Decían Punset y su acompañante, cuyo nombre lamento no recordar, que la rutina nos hace medirlo de otra manera. Como ejemplo pusieron el interruptor y la luz. La persona que, por primera vez en su vida, le da al interruptor para que se encienda la luz, advierte que se produce un infinitésimo retraso entre ambas acciones. Al habituarnos, anticipamos la iluminación y la tomamos por simultánea. De aquí pasaron a deducir -si les entendí bien- que la vida transcurre más rápidamente cuando nos hacemos mayores porque todo lo que hacemos es repetido, porque la rutina nos acorta el tiempo.
Estando de acuerdo con la noción básica -tan simple como lo de que todo es relativo: menos en lo ético, pero ésta es otra historia- de que el tiempo se acorta con la edad, disiento simpáticamente de mi entrañable Punset. Únicamente puedo hablar de mí, pero estoy segura de que muchos de ustedes se mostrarán de acuerdo conmigo en que, cuanto repetitivo y más hecho a la usanza se desenvuelve nuestro vivir, más largos se nos hacen los días. Eso al margen, claro, de que a partir de cierta edad -los 50, los 60 sobre todo, los 70 ya ni os cuento-, el tiempo nos parece -y lo es- espantosamente breve, básicamente porque la mayor parte del que tenemos por detrás lo hemos utilizado aprendiendo a vivir, con el consiguiente desgaste personal y el desperdicio de no haber sabido que eso -escoñarnos en todos los sentidos y sacar enseñanzas de ello, luchar por un poco de felicidad, de realización o de supervivencia-, eso, precisamente, era todo.
Lo que acorta nuestros días más allá de la forma en que el tiempo se escurre en términos objetivos es saber que no tendremos ni salud ni tiempo para aplicar aquello que aprendimos. Y lo que lo convierte en fugaz, pero tedioso, a veces incluso insoportable, es la repetición de las rutinas. Al menos, a mí eso me ocurre.
Y cuando consigo dar un vuelco a mi vida, reinventarme, osar, arriesgarme, cuando mando a tomar viento la silla en que debería aguardar sentada y decido ir al encuentro de lo que sea que quede por venir, es entonces cuando siento el tiempo pleno. ¿Corto?
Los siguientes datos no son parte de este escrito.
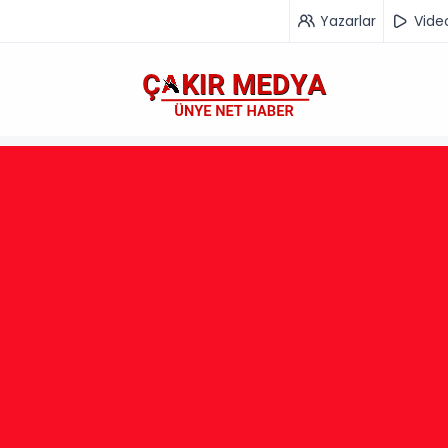
Yazarlar
Vide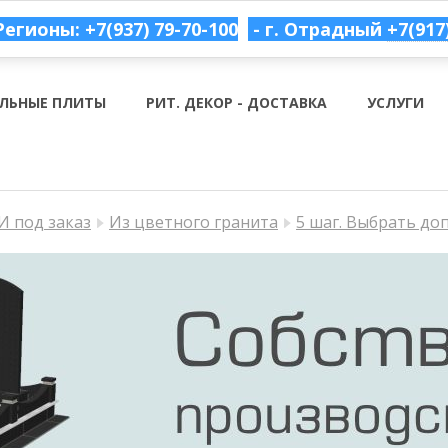
Регионы: +7(937) 79-70-100
- г. Отрадный
+7(917
ЛЬНЫЕ ПЛИТЫ
РИТ. ДЕКОР - ДОСТАВКА
УСЛУГИ
 под заказ
Из цветного гранита
5 шаг. Выбрать до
Desde luego. Pero pleno. No algo que sólo se puede rumiar, algo que jugamos a matar.
Pero qué interesante fue el programa y cuántas preguntas suscitaba. Bienvenido, pues, en la nueva temporada, Eduard Punset y a sus puertas abiertas en las Redes. Verle desde Beirut, donde todo es volátil, nunca se convertirá en rutina. Es sólo una sana costumbre.